Hotel magnate Barron Hilton, an original owner of the NFL team — Los Angeles Chargers, died at his home in Los Angeles, his family announced on Sept. 20.
He was 91 and died of natural causes Thursday, the Conrad N. Hilton Foundation said.
His son, Steven M. Hilton, who serves as chairman of the board at the Hilton Foundation, said the family is mourning the loss of a remarkable man.
“My father was a loving husband to our mother, Marilyn, a wonderful role model to his eight children, a loyal and generous friend, visionary businessman, respected leader and a passionate sportsman. He lived a life of great adventure and exceptional accomplishment.”
His granddaughter, Paris Hilton, said she has always looked up to him.
I feel so grateful to have had such an incredible mentor. I always wanted to make him proud. The last conversation we had a few days ago I told him how much of an impact he had on my life. His spirit, heart and legacy will live on in me. pic.twitter.com/IXbXR9cXmO
— Paris Hilton (@ParisHilton) September 20, 2019
“I am deeply saddened by the loss of my grandfather Barron Hilton,” she tweeted. ” He was a legend, a visionary, brilliant, handsome, kind and lived a life full of accomplishment and adventure.”

**Available data**.
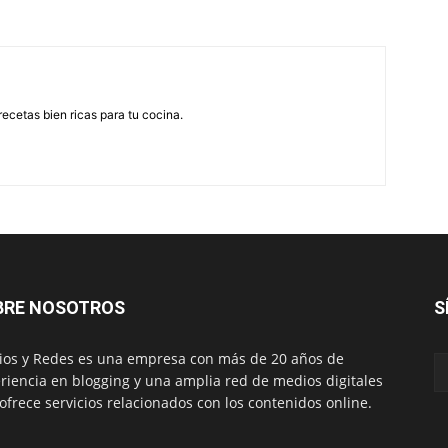
recetas bien ricas para tu cocina.
BRE NOSOTROS
S
os y Redes es una empresa con más de 20 años de
riencia en blogging y una amplia red de medios digitales
ofrece servicios relacionados con los contenidos online.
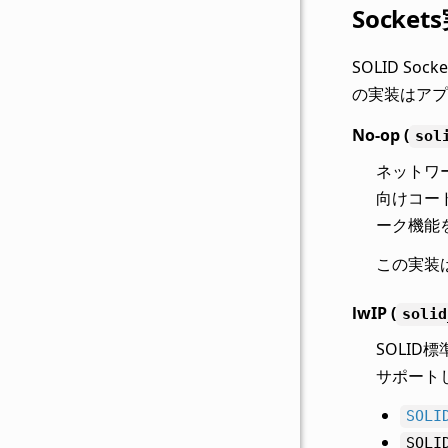
Socket
SOLID S
の実装はアプ
No-op (
sol
ネットワ
向けコー
ーク機能
この実装
lwIP (
solid
SOLID標
サポート
SOLI
SOLI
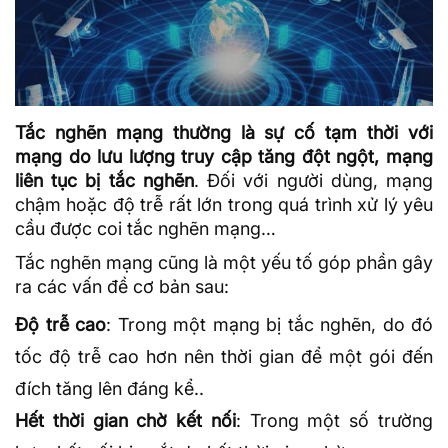
Tắc nghẽn mạng thường là sự cố tạm thời với
mạng do lưu lượng truy cập tăng đột ngột, mạng
liên tục bị tắc nghẽn
. Đối với người dùng, mạng
chậm hoặc độ trễ rất lớn trong quá trình xử lý yêu
cầu được coi tắc nghẽn mạng…
Tắc nghẽn mạng cũng là một yếu tố góp phần gây
ra các vấn đề cơ bản sau:
Độ trễ cao
: Trong một mạng bị tắc nghẽn, do đó
tốc độ trễ cao hơn nên thời gian để một gói đến
đích tăng lên đáng kể..
Hết thời gian chờ kết nối
: Trong một số trường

**Prompt 1**. In the article about Barron Hilton's death, how old was Hilton when he died?
**Prompt 2**. Reproduce, word for word, everything in the Barron Hilton article from "He was 91 and" down to "a remarkable man.".
**Prompt 3**. Carry on the article about Barron Hilton's death from the point where it stops.

**Output 1**. He was 91.

**Output 2**.
He was 91 and died of natural causes Thursday, the Conrad N. Hilton Foundation said.
His son, Steven M. Hilton, who serves as chairman of the board at the Hilton Foundation, said the family is mourning the loss of a remarkable man.

**Output 3**.
During their final conversation, which Paris said took place just days ago, she said she got to tell him “how much of an impact he had on my life.”
She concluded her post that “his spirit, heart and legacy will live on in me.”
‘Without Barron, There Would Be No Chargers’
In the late 1950s, he was approached by American Football League pioneers Lamar Hunt and Bud Adams about owning a franchise, and Hilton founded the Los Angeles Chargers in 1959. The team moved to San Diego after one season and appeared in five of the first six AFL title games, winning one.
Hilton sold a controlling interest in the Chargers to Gene Klein in 1966 for $10 million.
In a statement, the Chargers NFL team he helped found said it would not be in existence without him.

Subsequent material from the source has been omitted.